• by muldvarp on 12/25/2023, 12:25:03 AM

    I did research on parser differentials for my bachelor's thesis. My initial hope was that I would find a few mismatches for formats without a formal specification. I found mismatches for _every single_ pair of parsers I looked at and that included formats with formal specifications. My personal takeaway was "If you use one parser for validation and another parser for evaluation, you're fucked. No exceptions."

  • by SAI_Peregrinus on 12/24/2023, 11:35:02 PM

    As the article mentions, Postel's Law is likely to create vulnerabilities. It makes individual systems more robust, but the whole becomes fragile.

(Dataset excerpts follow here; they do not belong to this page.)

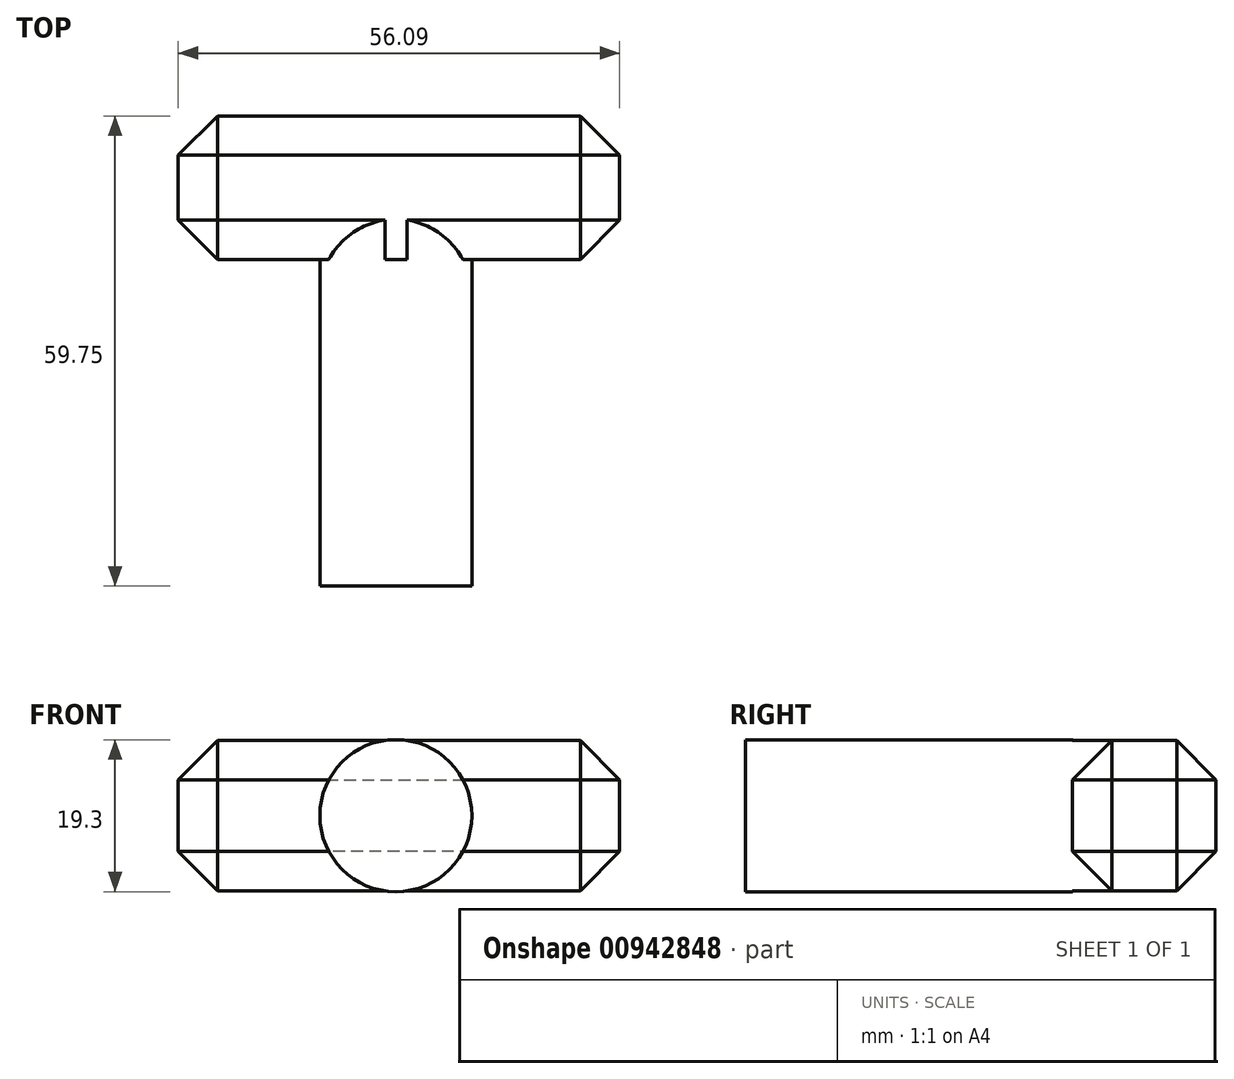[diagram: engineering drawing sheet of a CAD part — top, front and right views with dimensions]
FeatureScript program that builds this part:
annotation { "Feature Type Name" : "Feature", "Feature Type Description" : "" }
export const myFeature = defineFeature(function(context is Context, id is Id, definition is map)
    precondition{}
    {
        {
            var Q0;
            Q0=qCreatedBy(makeId("Top.planeOp"),FACE);
            var sketch = newSketch(context, id + "F0", { "sketchPlane" : qUnion([Q0])});
            skLineSegment(sketch, "E0.left", {"start": v(-9.65, -3.2) * mm, "end": v(-9.65, 29.2) * mm});
            skLineSegment(sketch, "E1.bottom", {"start": v(-27.65, 47.44) * mm, "end": v(28.44, 47.44) * mm});
            skLineSegment(sketch, "E1.top", {"start": v(-27.65, 29.2) * mm, "end": v(-9.65, 29.2) * mm});
            skLineSegment(sketch, "E1.left", {"start": v(-27.65, 47.44) * mm, "end": v(-27.65, 29.2) * mm});
            skLineSegment(sketch, "E1.right", {"start": v(28.44, 47.44) * mm, "end": v(28.44, 29.2) * mm});
            skLineSegment(sketch, "E2.trimOffspring", {"start": v(10.44, 29.2) * mm, "end": v(28.44, 29.2) * mm});
            skLineSegment(sketch, "E3", {"start": v(-9.65, -3.2) * mm, "end": v(-9.65, -12.3) * mm});
            skLineSegment(sketch, "E4", {"start": v(-9.65, -12.3) * mm, "end": v(0, -12.3) * mm});
            skLineSegment(sketch, "E5", {"start": v(10.44, 29.2) * mm, "end": v(-9.65, 29.2) * mm});
            skLineSegment(sketch, "E6", {"start": v(0, 29.2) * mm, "end": v(0, -12.3) * mm});
            skPoint(sketch, "E6.endSnap0", {"position": v(0.4, -12.3) * mm});
            skPoint(sketch, "E7.orphan", {"position": v(10.44, -12.3) * mm});
            skSolve(sketch);
        }
        {
            var Q0;
            {var subQ1=sQuery(id+"F0.wireOp",EDGE,"E0.left");Q0=makeQuery(id+"F0.imprint","IMPRINT",FACE,{"disambiguationData":[TD([[makeQuery(id+"F0.imprint","IMPRINT",EDGE,{"derivedFrom":subQ1}),-1.0]])]});}
            var Q1;
            Q1=sQuery(id+"F0.wireOp",EDGE,"E6");
            revolve(context, id + "F1", {"surfaceOperationType" : NewSurfaceOperationType.NEW, "entities" : qUnion([Q0]), "axis" : qUnion([Q1]), "revolveType" : RevolveType.FULL});
        }
        {
            var Q0;
            Q0=makeQuery(id+"F0.imprint","IMPRINT",FACE,{"disambiguationData":[TD([[makeQuery(id+"F0.imprint","IMPRINT",EDGE,{"derivedFrom":sQuery(id+"F0.wireOp",EDGE,"E1.bottom")}),-1.0]])]});
            extrude(context, id + "F2", {"entities" : qUnion([Q0]), "operationType" : NewBodyOperationType.ADD, "endBound" : BoundingType.SYMMETRIC, "depth" : 19.1 * mm, "offsetDistance" : 25 * mm});
        }
        {
            var Q0;
            Q0=makeQuery(id+"F2.opExtrude","SWEPT_EDGE",EDGE,{"disambiguationData":[OSD([sQuery(id+"F0.wireOp",EDGE,"E1.bottom"),sQuery(id+"F0.wireOp",EDGE,"E1.right")])]});
            var Q1;
            Q1=makeQuery(id+"F2.opExtrude","CAP_EDGE",EDGE,{"disambiguationData":[OSD([sQuery(id+"F0.wireOp",EDGE,"E1.bottom")])],"isStart":false});
            var Q2;
            Q2=makeQuery(id+"F2.opExtrude","CAP_EDGE",EDGE,{"disambiguationData":[OSD([sQuery(id+"F0.wireOp",EDGE,"E1.right")])],"isStart":false});
            var Q3;
            Q3=makeQuery(id+"F2.opExtrude","SWEPT_EDGE",EDGE,{"disambiguationData":[OSD([sQuery(id+"F0.wireOp",EDGE,"E1.right"),sQuery(id+"F0.wireOp",EDGE,"E2.trimOffspring")])]});
            var Q4;
            Q4=makeQuery(id+"F2.opExtrude","CAP_EDGE",EDGE,{"disambiguationData":[OSD([sQuery(id+"F0.wireOp",EDGE,"E1.right")])],"isStart":true});
            var Q5;
            {var subQ0=sQuery(id+"F0.wireOp",EDGE,"E5");var subQ1=sQuery(id+"F0.wireOp",EDGE,"E2.trimOffspring");var subQ2=sQuery(id+"F0.wireOp",EDGE,"E1.top");var subQ3=makeQuery(id+"F2.opExtrude","SWEPT_FACE",FACE,{"disambiguationData":[OSD([subQ2,subQ1,subQ0])]});var subQ4=sQuery(id+"F0.wireOp",EDGE,"E1.right");var subQ5=makeQuery(id+"F2.opExtrude","CAP_FACE",FACE,{"disambiguationData":[OSD([sQuery(id+"F0.wireOp",EDGE,"E1.bottom"),subQ2,sQuery(id+"F0.wireOp",EDGE,"E1.left"),subQ4,subQ1,subQ0])],"isStart":false});Q5=makeQuery(id+"F2.boolean.opBoolean","SPLIT",EDGE,{"disambiguationData":[topologyDisambiguationEdgeConnected([subQ5,subQ3]),TD([makeQuery(id+"F2.opExtrude","SWEPT_FACE",FACE,{"disambiguationData":[OSD([subQ4])]})])],"derivedFrom":makeQuery(id+"F2.opExtrude","CAP_EDGE",EDGE,{"disambiguationData":[OSD([subQ2,subQ1,subQ0])],"isStart":false})});}
            var Q6;
            Q6=makeQuery(id+"F2.opExtrude","CAP_FACE",FACE,{"disambiguationData":[OSD([sQuery(id+"F0.wireOp",EDGE,"E1.bottom"),sQuery(id+"F0.wireOp",EDGE,"E1.top"),sQuery(id+"F0.wireOp",EDGE,"E1.left"),sQuery(id+"F0.wireOp",EDGE,"E1.right"),sQuery(id+"F0.wireOp",EDGE,"E2.trimOffspring"),sQuery(id+"F0.wireOp",EDGE,"E5")])],"isStart":false});
            var Q7;
            {var subQ0=sQuery(id+"F0.wireOp",EDGE,"E5");var subQ1=sQuery(id+"F0.wireOp",EDGE,"E2.trimOffspring");var subQ2=sQuery(id+"F0.wireOp",EDGE,"E1.top");var subQ3=makeQuery(id+"F2.opExtrude","SWEPT_FACE",FACE,{"disambiguationData":[OSD([subQ2,subQ1,subQ0])]});var subQ4=sQuery(id+"F0.wireOp",EDGE,"E1.right");var subQ5=makeQuery(id+"F2.opExtrude","CAP_FACE",FACE,{"disambiguationData":[OSD([sQuery(id+"F0.wireOp",EDGE,"E1.bottom"),subQ2,sQuery(id+"F0.wireOp",EDGE,"E1.left"),subQ4,subQ1,subQ0])],"isStart":true});Q7=makeQuery(id+"F2.boolean.opBoolean","SPLIT",EDGE,{"disambiguationData":[topologyDisambiguationEdgeConnected([subQ5,subQ3]),TD([makeQuery(id+"F2.opExtrude","SWEPT_FACE",FACE,{"disambiguationData":[OSD([subQ4])]})])],"derivedFrom":makeQuery(id+"F2.opExtrude","CAP_EDGE",EDGE,{"disambiguationData":[OSD([subQ2,subQ1,subQ0])],"isStart":true})});}
            var Q8;
            {var subQ0=sQuery(id+"F0.wireOp",EDGE,"E5");var subQ1=sQuery(id+"F0.wireOp",EDGE,"E2.trimOffspring");var subQ2=sQuery(id+"F0.wireOp",EDGE,"E1.top");var subQ3=makeQuery(id+"F2.opExtrude","SWEPT_FACE",FACE,{"disambiguationData":[OSD([subQ2,subQ1,subQ0])]});var subQ4=sQuery(id+"F0.wireOp",EDGE,"E1.left");var subQ5=makeQuery(id+"F2.opExtrude","CAP_FACE",FACE,{"disambiguationData":[OSD([sQuery(id+"F0.wireOp",EDGE,"E1.bottom"),subQ2,subQ4,sQuery(id+"F0.wireOp",EDGE,"E1.right"),subQ1,subQ0])],"isStart":true});Q8=makeQuery(id+"F2.boolean.opBoolean","SPLIT",EDGE,{"disambiguationData":[topologyDisambiguationEdgeConnected([subQ5,subQ3]),TD([makeQuery(id+"F2.opExtrude","SWEPT_FACE",FACE,{"disambiguationData":[OSD([subQ4])]})])],"derivedFrom":makeQuery(id+"F2.opExtrude","CAP_EDGE",EDGE,{"disambiguationData":[OSD([subQ2,subQ1,subQ0])],"isStart":true})});}
            var Q9;
            Q9=makeQuery(id+"F2.opExtrude","SWEPT_EDGE",EDGE,{"disambiguationData":[OSD([sQuery(id+"F0.wireOp",EDGE,"E1.top"),sQuery(id+"F0.wireOp",EDGE,"E1.left")])]});
            var Q10;
            Q10=makeQuery(id+"F2.opExtrude","CAP_EDGE",EDGE,{"disambiguationData":[OSD([sQuery(id+"F0.wireOp",EDGE,"E1.left")])],"isStart":true});
            var Q11;
            Q11=makeQuery(id+"F2.opExtrude","SWEPT_EDGE",EDGE,{"disambiguationData":[OSD([sQuery(id+"F0.wireOp",EDGE,"E1.bottom"),sQuery(id+"F0.wireOp",EDGE,"E1.left")])]});
            var Q12;
            Q12=makeQuery(id+"F2.opExtrude","CAP_EDGE",EDGE,{"disambiguationData":[OSD([sQuery(id+"F0.wireOp",EDGE,"E1.bottom")])],"isStart":true});
            chamfer(context, id + "F3", {"entities" : qUnion([Q0, Q1, Q2, Q3, Q4, Q5, Q6, Q7, Q8, Q9, Q10, Q11, Q12]), "width" : 5 * mm, "tangentPropagation" : true});
        }
    });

  • by Turing_Machine on 12/25/2023, 12:36:17 AM

    > Well, these browsers "helpfully" fix the URL to change backslashes into regular forward slashes, I suppose because people sometimes type in URLs and get their forward and back slashes confused.

    More likely because Windows has historically used \ rather than the / that's standard in Unixish systems. Windows people are used to typing \, so it's indeed somewhat helpful for the browser to accept either (e.g., in file:// URLs).

  • by cjbprime on 12/25/2023, 2:43:49 AM

    Odd that the article doesn't use the more standard term "parser differential", with "differential fuzzing" as the fuzzing community's method for finding those.

  • by ngneer on 12/25/2023, 2:09:28 AM

    This is a LANGSEC concept. A broader survey can be found at: https://www.computer.org/csdl/proceedings-article/spw/2023/1...

  • by dandanua on 12/25/2023, 10:07:23 AM

    I guess if we add all the problems in IT that were caused by bugs and poor designs of parsers/serializations, e.g. SQL injections, XSS, null byte vulns etc., we get billions of human hours in damages.

    What should be instead is an absolutely clear serialization format into a byte string of ANY data structure that must processed by two different programs.

    Parsers are programs, they should "parse" bytes, not strings, like we humans do.

  • by conartist6 on 12/25/2023, 12:54:12 PM

    If BABLR succeeds in creating a shared instruction set for defining parsers, you'd just have portable parser grammars running on compatible parser VMs

  • by o11c on 12/24/2023, 10:55:11 PM

    Usually? a result of the parser not having a machine-readable specification.

    For parsing proper, `bison --xml` is useful if you're allergic to code-generation. I don't have an equivalent for lexing.

  • by RicoElectrico on 12/25/2023, 11:33:35 AM

    Honestly we should have a name for such class of bugs. It's not an "I didn't know" kind of mistake. Every person sufficiently intelligent to program should figure out by themselves that having 2 parser implementations can cause various undesired consequences.

  • by sylware on 12/23/2023, 10:52:26 AM

    Usually, some not verified and cleaned enough external input text managed to get into some complex and often brain damaged text parser (printf,sql,etc).